*** Records for this exercise ***
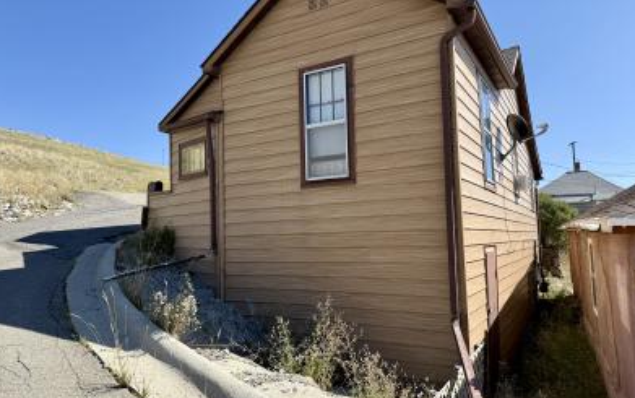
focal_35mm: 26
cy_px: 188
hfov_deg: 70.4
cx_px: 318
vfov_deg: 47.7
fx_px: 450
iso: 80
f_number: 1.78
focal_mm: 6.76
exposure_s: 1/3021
*** End of Records for this exercise ***
*** Records for this exercise ***
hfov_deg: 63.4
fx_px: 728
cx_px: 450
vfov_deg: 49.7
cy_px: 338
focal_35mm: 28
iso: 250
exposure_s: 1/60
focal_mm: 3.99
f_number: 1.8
*** End of Records for this exercise ***
- Activity: Exact duplication is required for the lines above, from the line that contains "vfov_deg: 49.7" to the line that contains "f_number: 1.8", inclusive; omit all others.

- Task solution:
vfov_deg: 49.7
cy_px: 338
focal_35mm: 28
iso: 250
exposure_s: 1/60
focal_mm: 3.99
f_number: 1.8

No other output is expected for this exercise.